* **WHAT THIS TASK INVOLVES**: The lines below starting at the line containing "right shoulder: (233, 466)" and ending at the line containing "left knee: (444, 365)" are to be repeated exactly, with both ends kept and nothing else added.

───── INFORMATION

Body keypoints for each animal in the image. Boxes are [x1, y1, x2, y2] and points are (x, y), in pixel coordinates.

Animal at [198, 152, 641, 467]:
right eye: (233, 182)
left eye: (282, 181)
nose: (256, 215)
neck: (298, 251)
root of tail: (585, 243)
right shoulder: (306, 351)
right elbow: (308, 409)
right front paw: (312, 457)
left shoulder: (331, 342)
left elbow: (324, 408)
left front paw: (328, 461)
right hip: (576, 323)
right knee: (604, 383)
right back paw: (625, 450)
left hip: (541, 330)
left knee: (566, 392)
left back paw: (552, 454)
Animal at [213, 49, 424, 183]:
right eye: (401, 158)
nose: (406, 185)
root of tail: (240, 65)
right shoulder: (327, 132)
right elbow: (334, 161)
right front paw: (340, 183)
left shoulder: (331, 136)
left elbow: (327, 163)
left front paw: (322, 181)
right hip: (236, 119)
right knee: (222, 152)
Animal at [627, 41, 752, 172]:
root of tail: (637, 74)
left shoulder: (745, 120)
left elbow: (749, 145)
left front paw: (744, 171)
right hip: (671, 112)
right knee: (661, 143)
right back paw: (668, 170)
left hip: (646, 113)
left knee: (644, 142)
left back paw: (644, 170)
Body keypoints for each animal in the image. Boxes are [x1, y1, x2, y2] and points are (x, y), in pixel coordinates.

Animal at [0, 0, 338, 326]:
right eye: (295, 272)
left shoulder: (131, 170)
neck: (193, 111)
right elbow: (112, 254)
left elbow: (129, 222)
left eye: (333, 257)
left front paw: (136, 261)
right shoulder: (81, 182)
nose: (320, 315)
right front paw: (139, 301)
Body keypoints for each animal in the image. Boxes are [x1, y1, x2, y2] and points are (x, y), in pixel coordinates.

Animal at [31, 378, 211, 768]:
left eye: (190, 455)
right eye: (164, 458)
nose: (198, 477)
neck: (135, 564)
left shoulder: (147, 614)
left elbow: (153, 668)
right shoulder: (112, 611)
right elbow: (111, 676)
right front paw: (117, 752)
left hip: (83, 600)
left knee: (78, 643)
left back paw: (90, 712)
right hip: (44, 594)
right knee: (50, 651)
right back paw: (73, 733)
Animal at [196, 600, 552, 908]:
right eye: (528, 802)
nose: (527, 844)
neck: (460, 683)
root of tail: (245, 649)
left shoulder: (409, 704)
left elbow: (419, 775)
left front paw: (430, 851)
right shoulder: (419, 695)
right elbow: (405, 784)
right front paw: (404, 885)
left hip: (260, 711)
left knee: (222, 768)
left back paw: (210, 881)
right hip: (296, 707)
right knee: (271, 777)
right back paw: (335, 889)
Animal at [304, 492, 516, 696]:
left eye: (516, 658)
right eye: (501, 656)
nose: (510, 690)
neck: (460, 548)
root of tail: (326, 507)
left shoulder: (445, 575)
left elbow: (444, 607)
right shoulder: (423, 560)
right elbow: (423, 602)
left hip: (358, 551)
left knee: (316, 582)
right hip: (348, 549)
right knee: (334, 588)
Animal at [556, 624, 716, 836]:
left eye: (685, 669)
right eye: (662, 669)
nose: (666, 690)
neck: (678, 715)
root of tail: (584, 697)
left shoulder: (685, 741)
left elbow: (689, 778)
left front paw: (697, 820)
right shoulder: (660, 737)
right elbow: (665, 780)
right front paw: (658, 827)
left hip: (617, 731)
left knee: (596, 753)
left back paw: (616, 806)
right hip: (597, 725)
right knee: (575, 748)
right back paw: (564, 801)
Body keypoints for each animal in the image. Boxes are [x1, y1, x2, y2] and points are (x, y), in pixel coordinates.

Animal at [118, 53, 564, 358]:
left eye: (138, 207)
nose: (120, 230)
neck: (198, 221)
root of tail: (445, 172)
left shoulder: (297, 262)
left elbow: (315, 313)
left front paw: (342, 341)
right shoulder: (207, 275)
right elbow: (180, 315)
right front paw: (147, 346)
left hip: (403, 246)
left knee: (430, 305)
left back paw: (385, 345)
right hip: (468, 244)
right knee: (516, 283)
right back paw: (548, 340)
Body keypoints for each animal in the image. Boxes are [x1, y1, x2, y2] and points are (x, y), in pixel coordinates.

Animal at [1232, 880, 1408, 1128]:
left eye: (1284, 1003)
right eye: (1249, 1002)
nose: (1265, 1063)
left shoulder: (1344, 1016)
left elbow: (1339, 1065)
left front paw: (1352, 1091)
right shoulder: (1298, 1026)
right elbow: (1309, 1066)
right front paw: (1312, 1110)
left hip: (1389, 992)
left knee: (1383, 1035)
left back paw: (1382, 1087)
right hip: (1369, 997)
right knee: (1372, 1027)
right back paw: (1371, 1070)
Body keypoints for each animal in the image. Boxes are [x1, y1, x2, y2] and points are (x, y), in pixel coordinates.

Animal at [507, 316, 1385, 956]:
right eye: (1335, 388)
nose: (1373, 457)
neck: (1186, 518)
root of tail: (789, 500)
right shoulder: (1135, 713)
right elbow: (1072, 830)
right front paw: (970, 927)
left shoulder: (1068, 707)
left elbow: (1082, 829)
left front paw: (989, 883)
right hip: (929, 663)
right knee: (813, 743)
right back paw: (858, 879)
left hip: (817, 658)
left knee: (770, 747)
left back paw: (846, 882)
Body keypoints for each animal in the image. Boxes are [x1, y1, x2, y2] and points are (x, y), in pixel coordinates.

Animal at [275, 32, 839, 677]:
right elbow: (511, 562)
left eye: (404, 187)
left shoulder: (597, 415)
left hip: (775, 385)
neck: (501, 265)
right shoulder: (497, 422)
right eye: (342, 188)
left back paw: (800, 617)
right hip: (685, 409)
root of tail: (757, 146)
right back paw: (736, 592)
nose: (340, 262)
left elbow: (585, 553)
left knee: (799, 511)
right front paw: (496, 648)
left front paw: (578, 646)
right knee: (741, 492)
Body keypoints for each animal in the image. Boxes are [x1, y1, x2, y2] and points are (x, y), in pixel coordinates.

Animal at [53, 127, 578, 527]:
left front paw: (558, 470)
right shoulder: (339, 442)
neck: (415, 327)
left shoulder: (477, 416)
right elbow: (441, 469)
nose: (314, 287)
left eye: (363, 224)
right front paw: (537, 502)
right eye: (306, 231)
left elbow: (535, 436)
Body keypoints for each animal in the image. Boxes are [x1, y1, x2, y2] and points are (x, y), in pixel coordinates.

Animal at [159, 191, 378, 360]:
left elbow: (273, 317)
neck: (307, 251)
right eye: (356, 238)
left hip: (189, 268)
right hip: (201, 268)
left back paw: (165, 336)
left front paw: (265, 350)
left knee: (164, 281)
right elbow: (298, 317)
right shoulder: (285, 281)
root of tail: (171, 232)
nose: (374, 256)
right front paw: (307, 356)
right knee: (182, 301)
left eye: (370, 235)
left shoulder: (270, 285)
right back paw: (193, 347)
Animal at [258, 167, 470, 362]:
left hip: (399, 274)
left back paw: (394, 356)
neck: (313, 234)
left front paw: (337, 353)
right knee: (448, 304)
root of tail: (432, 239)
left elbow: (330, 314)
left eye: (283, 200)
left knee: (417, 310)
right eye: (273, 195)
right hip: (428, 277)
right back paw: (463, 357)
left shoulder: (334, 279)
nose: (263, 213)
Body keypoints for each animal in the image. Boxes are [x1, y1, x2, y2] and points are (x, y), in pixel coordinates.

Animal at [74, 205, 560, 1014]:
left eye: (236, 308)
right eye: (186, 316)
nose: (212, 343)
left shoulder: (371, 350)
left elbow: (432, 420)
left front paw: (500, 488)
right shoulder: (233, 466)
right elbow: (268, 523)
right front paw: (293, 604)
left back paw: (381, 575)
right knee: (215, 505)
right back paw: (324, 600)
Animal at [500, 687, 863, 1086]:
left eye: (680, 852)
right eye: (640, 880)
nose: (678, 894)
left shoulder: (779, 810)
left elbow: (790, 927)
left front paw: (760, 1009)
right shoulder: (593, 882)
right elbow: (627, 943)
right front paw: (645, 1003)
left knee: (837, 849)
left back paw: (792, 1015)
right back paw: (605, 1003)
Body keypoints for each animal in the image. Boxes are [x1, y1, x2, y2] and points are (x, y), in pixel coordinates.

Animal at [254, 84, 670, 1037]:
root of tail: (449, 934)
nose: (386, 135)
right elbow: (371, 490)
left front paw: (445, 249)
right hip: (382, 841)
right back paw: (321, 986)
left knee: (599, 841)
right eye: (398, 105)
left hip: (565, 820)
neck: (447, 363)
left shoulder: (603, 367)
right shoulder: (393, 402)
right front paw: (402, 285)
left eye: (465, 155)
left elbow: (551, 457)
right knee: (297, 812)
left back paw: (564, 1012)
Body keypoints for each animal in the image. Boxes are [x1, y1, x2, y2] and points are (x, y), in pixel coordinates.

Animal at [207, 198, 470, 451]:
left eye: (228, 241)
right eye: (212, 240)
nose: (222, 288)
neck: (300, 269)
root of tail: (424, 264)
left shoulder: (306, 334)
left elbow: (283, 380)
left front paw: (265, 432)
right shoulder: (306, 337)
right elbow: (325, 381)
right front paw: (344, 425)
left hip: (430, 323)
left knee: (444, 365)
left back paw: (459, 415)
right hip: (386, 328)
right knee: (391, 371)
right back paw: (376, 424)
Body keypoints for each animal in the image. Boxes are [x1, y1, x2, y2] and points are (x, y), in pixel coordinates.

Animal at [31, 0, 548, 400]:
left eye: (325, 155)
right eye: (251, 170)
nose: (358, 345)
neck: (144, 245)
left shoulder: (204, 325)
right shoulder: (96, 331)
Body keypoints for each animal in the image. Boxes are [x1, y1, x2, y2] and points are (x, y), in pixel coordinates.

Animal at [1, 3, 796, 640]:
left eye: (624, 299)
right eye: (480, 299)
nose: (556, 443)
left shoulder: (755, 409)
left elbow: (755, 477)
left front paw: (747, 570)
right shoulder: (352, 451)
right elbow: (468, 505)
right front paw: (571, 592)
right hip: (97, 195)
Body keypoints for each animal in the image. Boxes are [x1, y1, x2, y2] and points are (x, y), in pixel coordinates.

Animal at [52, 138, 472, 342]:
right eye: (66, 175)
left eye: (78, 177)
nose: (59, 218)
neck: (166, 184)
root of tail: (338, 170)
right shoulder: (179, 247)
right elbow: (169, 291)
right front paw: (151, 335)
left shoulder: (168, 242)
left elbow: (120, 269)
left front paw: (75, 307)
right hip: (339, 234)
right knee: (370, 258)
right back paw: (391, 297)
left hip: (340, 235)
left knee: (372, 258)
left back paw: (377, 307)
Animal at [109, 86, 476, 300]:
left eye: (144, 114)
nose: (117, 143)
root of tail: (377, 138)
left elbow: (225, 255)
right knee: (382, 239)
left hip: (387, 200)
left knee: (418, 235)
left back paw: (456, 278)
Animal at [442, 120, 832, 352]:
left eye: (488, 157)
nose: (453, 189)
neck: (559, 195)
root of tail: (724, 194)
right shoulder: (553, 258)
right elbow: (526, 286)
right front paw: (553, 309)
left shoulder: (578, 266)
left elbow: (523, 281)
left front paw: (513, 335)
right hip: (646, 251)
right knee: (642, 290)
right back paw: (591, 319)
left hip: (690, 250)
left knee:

──────────

* **YOUR SOLUTION**:
right shoulder: (233, 466)
right elbow: (268, 523)
right front paw: (293, 604)
left back paw: (381, 575)
right knee: (215, 505)
right back paw: (324, 600)
Animal at [500, 687, 863, 1086]:
left eye: (680, 852)
right eye: (640, 880)
nose: (678, 894)
left shoulder: (779, 810)
left elbow: (790, 927)
left front paw: (760, 1009)
right shoulder: (593, 882)
right elbow: (627, 943)
right front paw: (645, 1003)
left knee: (837, 849)
left back paw: (792, 1015)
right back paw: (605, 1003)
Body keypoints for each animal in the image. Boxes are [x1, y1, x2, y2] and points are (x, y), in pixel coordinates.

Animal at [254, 84, 670, 1037]:
root of tail: (449, 934)
nose: (386, 135)
right elbow: (371, 490)
left front paw: (445, 249)
right hip: (382, 841)
right back paw: (321, 986)
left knee: (599, 841)
right eye: (398, 105)
left hip: (565, 820)
neck: (447, 363)
left shoulder: (603, 367)
right shoulder: (393, 402)
right front paw: (402, 285)
left eye: (465, 155)
left elbow: (551, 457)
right knee: (297, 812)
left back paw: (564, 1012)
Body keypoints for each animal in the image. Boxes are [x1, y1, x2, y2] and points are (x, y), in pixel coordinates.

Animal at [207, 198, 470, 451]:
left eye: (228, 241)
right eye: (212, 240)
nose: (222, 288)
neck: (300, 269)
root of tail: (424, 264)
left shoulder: (306, 334)
left elbow: (283, 380)
left front paw: (265, 432)
right shoulder: (306, 337)
right elbow: (325, 381)
right front paw: (344, 425)
left hip: (430, 323)
left knee: (444, 365)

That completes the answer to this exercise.